Tutto ciò, infine, chiama in causa direttamente ruolo, qualità e responsabilità della classe dirigente. È un tema rilevante poiché esiste una dimensione etica «della» politica, ma anche «nella» politica, che riguarda direttamente le persone e che si traduce nella coerenza del loro comportamento, azione, stile. Non è solo la tradizionale questione morale, a partire dalla conformità dell’etica pubblica con quella privata. È qualcosa che attiene alla democrazia dei partiti e delle coalizioni, e al riconoscimento di meriti e talenti. In questo senso la selezione delle classi dirigenti in termini di qualità, deontologia, generi e generazioni – nella politica come nell’economia o altrove – è parte dell’etica pubblica e ha a che fare con le leggi che sovrintendono allo sviluppo della partecipazione e a un funzionamento corretto delle istituzioni.
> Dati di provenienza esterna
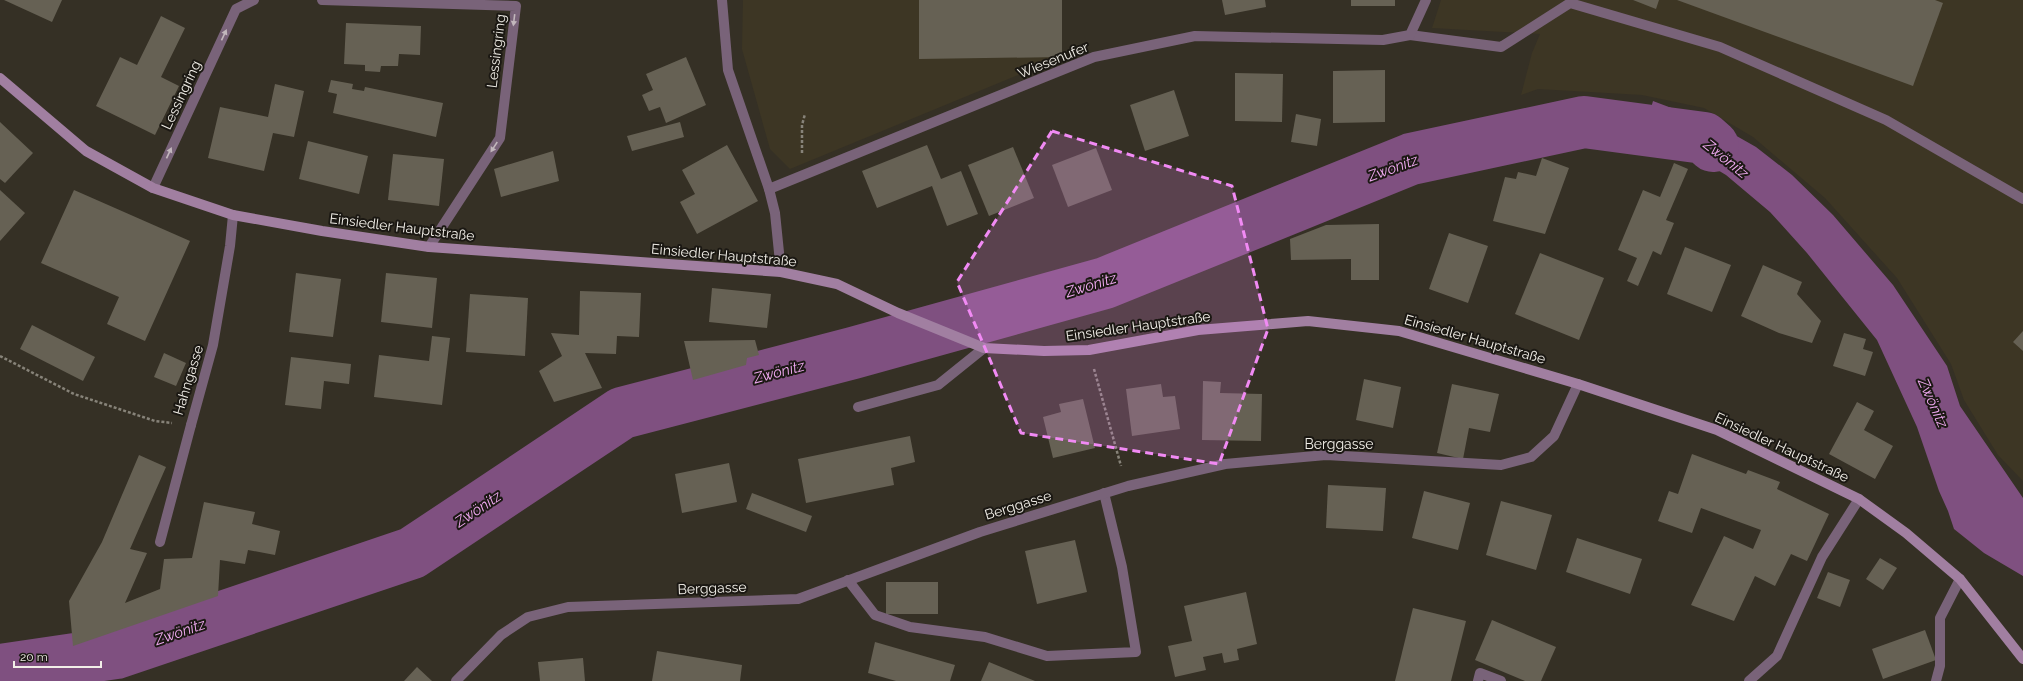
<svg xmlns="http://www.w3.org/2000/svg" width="2023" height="681" font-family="Raleway,sans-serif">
<rect width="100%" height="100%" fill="#353025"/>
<g fill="#3d3624">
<polygon points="743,0 1062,0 1062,57 790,169 770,149 742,49"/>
<polygon points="1441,0 2023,0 2023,481 1998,455 1964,400 1951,364 1897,278 1825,198 1753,137 1704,108 1642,95 1538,89 1521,95 1532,53 1540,34 1432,28"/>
</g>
<polygon fill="#7f5080" points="1653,101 1719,126 1756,147 1792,175 1833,215 1893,285 1947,366 1960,406 2023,498 2023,576 1984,553 1954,529 1948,511 1939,491 1917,427 1877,340 1807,253 1770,212 1726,175 1696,157 1641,143"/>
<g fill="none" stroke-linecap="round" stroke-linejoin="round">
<polyline stroke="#7f5080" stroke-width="52" points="0,670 116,653 412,553 622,413 853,353 1105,283 1411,159 1584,122 1704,138 1713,146"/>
</g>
<g fill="#666154">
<polygon points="4,0 62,0 52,22"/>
<polygon points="919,0 1062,0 1062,57 919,59"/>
<polygon points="1222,0 1265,0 1266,7 1225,15"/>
<rect x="1351" y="0" width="44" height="6"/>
<polygon points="1633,0 1659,0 1656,9"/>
<polygon points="1677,0 1935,0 1943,3 1913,86"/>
<polygon points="161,16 185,28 161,77 179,86 155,135 96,106 120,57 137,65"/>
<polygon points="346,23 421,26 420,55 399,54 398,66 381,66 380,72 365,71 365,65 344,64"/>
<polygon points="686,57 706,105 666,123 660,107 649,111 642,95 653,90 646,74"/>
<polygon points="1385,70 1385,122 1333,123 1333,71"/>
<polygon points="1235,73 1283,74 1282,122 1235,121"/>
<polygon points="331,80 353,84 352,89 364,91 365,87 443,103 436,137 333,113 337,94 328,92"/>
<polygon points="275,84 304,91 294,137 273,133 264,171 208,158 220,107 268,117"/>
<polygon points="1174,90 1189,136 1145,151 1130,105"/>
<polygon points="1296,114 1321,119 1317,146 1291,142"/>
<polygon points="0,122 33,153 5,183 0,179"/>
<polygon points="680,122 684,137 632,151 627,136"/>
<polygon points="308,141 368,156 359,194 299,179"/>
<polygon points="727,145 758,201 697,234 680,202 695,194 682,170"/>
<polygon points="927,145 941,179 961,171 978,214 947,226 932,186 877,208 862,171"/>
<polygon points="1013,147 1034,198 989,216 968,165"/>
<polygon points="1096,148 1112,190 1068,207 1052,165"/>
<polygon points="553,151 559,181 501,197 494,169"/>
<polygon points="393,154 444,159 439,206 388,200"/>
<polygon points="1542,158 1569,168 1545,234 1493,221 1505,177 1516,179 1518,172 1536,176"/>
<polygon points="1674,163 1688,169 1666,220 1674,223 1661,255 1653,251 1638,286 1627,281 1637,258 1618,250 1643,190 1660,197"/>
<polygon points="0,190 25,213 0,241"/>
<polygon points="74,190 190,241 145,341 107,324 119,297 41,263"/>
<polygon points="1379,224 1379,280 1351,280 1351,259 1291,260 1290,239 1326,225"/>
<polygon points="1449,233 1488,246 1468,303 1429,289"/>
<polygon points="1685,247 1731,265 1712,312 1667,294"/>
<polygon points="1540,253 1604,278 1579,340 1515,314"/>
<polygon points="1763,265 1802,282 1797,294 1821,321 1812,343 1779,333 1741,316"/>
<polygon points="296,273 341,279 333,337 289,332"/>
<polygon points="386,273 437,278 432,328 381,322"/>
<polygon points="712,288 771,294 767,328 709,322"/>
<polygon points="580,291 641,293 639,337 617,336 616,354 585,353 602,388 554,402 539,371 562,356 551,333 579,335"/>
<polygon points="470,294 528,298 525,356 466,352"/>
<polygon points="32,325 95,357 83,381 20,349"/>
<polygon points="2023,331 2023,351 2013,342"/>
<polygon points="1844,333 1866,339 1863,349 1873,352 1865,376 1833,366"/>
<polygon points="432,336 450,338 442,405 374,397 379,355 429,361"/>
<polygon points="755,340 759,355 747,358 746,365 693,380 684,341"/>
<polygon points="164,353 186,363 176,386 154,377"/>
<polygon points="291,357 351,364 349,384 324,381 321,409 285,405"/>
<polygon points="1364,379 1401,387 1393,428 1356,420"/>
<polygon points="1203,381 1221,382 1220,393 1262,394 1261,441 1202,440"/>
<polygon points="1161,384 1163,397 1175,396 1180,429 1132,436 1126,389"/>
<polygon points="1452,384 1499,394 1490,432 1469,428 1463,459 1437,453"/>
<polygon points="1083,399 1095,448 1053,458 1043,417 1061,412 1059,404"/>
<polygon points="1857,402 1874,411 1864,430 1893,446 1875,479 1829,454"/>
<polygon points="910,436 915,462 891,468 894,485 806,503 798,459"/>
<polygon points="1692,454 1746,474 1748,470 1780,482 1777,489 1829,514 1807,561 1791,554 1775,586 1755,576 1734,621 1691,605 1724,536 1753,549 1761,530 1701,508 1692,533 1658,521 1669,491 1678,494"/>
<polygon points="139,455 166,467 130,549 147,553 125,603 160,589 164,559 192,558 204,502 255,512 252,524 280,531 275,555 248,550 245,564 220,560 218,596 73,646 69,601 102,542"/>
<polygon points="729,463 737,502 682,513 675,474"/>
<polygon points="1328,485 1386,488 1383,531 1326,528"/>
<polygon points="1424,491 1470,503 1458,550 1412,538"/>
<polygon points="752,493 812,516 806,532 746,509"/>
<polygon points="1501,501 1552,515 1536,570 1486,555"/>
<polygon points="1577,538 1642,559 1630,594 1566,572"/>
<polygon points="1075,540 1087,592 1037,604 1025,551"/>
<polygon points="1880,558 1897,568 1883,590 1866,579"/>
<polygon points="1828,572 1850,580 1840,607 1817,598"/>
<rect x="886" y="582" width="52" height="32"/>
<polygon points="1246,592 1257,644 1237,649 1239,660 1224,663 1222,653 1203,657 1206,670 1175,677 1168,646 1192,641 1184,606"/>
<polygon points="1413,608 1466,621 1451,681 1395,681"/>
<polygon points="1492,620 1556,647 1541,681 1525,681 1475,660"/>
<polygon points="1925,630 1936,660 1883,679 1872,649"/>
<polygon points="875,642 955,665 950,681 896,681 868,673"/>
<polygon points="657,651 742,665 740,681 652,681"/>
<polygon points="583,658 585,681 540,681 538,662"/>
<polygon points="989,662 1035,681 981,681"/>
<polygon points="417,667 432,681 404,681"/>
</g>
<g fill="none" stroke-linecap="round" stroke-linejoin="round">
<g stroke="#878379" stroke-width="2.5" stroke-dasharray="3 2" stroke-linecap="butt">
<polyline points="802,153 802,125 805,114"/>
<polyline points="0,356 74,394 155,421 172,423"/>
<polyline points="1094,369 1121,466"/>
</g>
<g stroke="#796379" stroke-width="10">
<polyline points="1410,35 1501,47 1570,3 1720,47 1886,120 2023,199"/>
<polyline points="858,407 938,385 984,348"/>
<polyline points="160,542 191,425"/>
<polyline points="848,580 875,615 910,627 985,637 1047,656 1136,652 1122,567 1104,493"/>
<polyline points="1478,681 1480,673 1501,681"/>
<polyline points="1749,681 1777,656 1822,557 1859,499"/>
<polyline points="1936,681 1940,666 1940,618 1960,579"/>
</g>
<g stroke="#796379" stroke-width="10">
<polyline points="322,0 516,6 500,138 429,247"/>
<polyline points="722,0 728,70 769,189"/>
<polyline points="153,188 236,9 254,0"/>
<polyline points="781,272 775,213 769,189 1094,57 1195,36 1383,40 1410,35 1426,0"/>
<polyline points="191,425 213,345 230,246 233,215"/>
<polyline points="456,681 501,635 528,617 568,607 798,599 980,532 1128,486 1225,464 1326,455 1501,465 1531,457 1554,436 1578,384"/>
</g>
<polyline stroke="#a17fa1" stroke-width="10" points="0,78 86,151 153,188 233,215 322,231 429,247 781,272 837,284 898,313 984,348 1044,351 1089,350 1198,330 1308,321 1399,331 1578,384 1717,430 1859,499 1906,533 1960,579 2023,659"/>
</g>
<defs><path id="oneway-solid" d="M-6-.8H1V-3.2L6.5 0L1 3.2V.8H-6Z"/></defs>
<g fill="#c2b7bc">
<use href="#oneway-solid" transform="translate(514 20) rotate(97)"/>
<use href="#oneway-solid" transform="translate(224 35) rotate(-65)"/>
<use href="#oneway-solid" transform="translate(494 147) rotate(123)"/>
<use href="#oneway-solid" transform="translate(169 153) rotate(-65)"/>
</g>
<path fill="#f18af4" fill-opacity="0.2" stroke="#f18af4" stroke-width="3" stroke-dasharray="8 5" stroke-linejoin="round" d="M1052,131l180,55 36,143 -49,135 -198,-31 -64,-151z"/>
<g text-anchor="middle" stroke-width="4" stroke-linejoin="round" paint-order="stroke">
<g font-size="14" fill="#f2efe8" stroke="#1b1813">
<text transform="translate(496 51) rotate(-83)" y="5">Lessingring</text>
<text transform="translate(1053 60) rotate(-22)" y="5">Wiesenufer</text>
<text transform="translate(181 95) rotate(-65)" y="5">Lessingring</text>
<text transform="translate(402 227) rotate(7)" y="5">Einsiedler Hauptstraße</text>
<text transform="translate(724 255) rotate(5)" y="5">Einsiedler Hauptstraße</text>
<text transform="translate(1138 326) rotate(-8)" y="5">Einsiedler Hauptstraße</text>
<text transform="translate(1475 339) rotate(16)" y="5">Einsiedler Hauptstraße</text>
<text transform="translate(188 380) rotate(-73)" y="5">Hahngasse</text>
<text x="1339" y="449">Berggasse</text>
<text transform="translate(1782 447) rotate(25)" y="5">Einsiedler Hauptstraße</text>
<text transform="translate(1018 505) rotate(-17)" y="5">Berggasse</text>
<text transform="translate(712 588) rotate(-2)" y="5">Berggasse</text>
</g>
<g font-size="15" font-style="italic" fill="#eea8ef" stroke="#1b1813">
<text transform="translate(1726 159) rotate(39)" y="5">Zwönitz</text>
<text transform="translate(1393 168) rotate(-20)" y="5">Zwönitz</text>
<text transform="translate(1091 285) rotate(-17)" y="5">Zwönitz</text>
<text transform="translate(779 372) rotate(-15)" y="5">Zwönitz</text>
<text transform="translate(1933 403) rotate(66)" y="5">Zwönitz</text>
<text transform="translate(478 509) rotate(-34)" y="5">Zwönitz</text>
<text transform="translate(180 632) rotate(-19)" y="5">Zwönitz</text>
</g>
</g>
<path d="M14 661v6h87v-6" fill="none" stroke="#f2efe8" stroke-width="2"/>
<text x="20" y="661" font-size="12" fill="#f2efe8" stroke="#1b1813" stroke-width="3" paint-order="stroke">20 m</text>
</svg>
Il che spiega l’impatto che l’opportunità può assumere nella riflessione sul futuro dell’Ulivo e del Partito Democratico. Traguardo, quest’ultimo, che rappresenta davvero un’opportunità storica non più rinviabile, ma che ha bisogno, soprattutto nella fase d’avvio, di misurarsi con questioni di tale natura.

Quel che accade, dunque, su terreni diversi è che una sfera etica con sempre maggiore frequenza condiziona l’agenda politica. Definisce priorità d’azione dei governi e dei partiti. Interpella coscienze. Divide, come detto, non solo il campo progressista dalla destra, ma genera qualche distinzione nello stesso campo riformista. Con la necessità per la politica di rispondere delle proprie decisioni a un’opinione pubblica sempre più consapevole del peso di scelte fondamentali per la qualità della propria vita.

Come si vede, la questione attraversa la nostra agenda con «invasioni» anche in territori fino a ieri coinvolti meno direttamente. Ma ciò, lungi dall’essere una ragione per congelare il tema dovrebbe stimolare la politica – e il centrosinistra in primo luogo – a interrogarsi con sincerità sul significato da dare alle parole. Nel senso di ritenere per lo meno difficile seguire lo schema di chi auspica che sui temi «eticamente sensibili» la politica – e il nuovo Partito Democratico – defletta dalla ricerca di posizioni unitarie e soluzioni condivise. Questa via non pare convincente. Non solo perché annullerebbe la ricerca su questioni prioritarie nel nostro tempo, ma perché sarebbe difficile capire quali siano oggi i limiti dell’eticamente sensibile. Insomma, dove passi, nell’epoca globale, il confine tra etica e politica.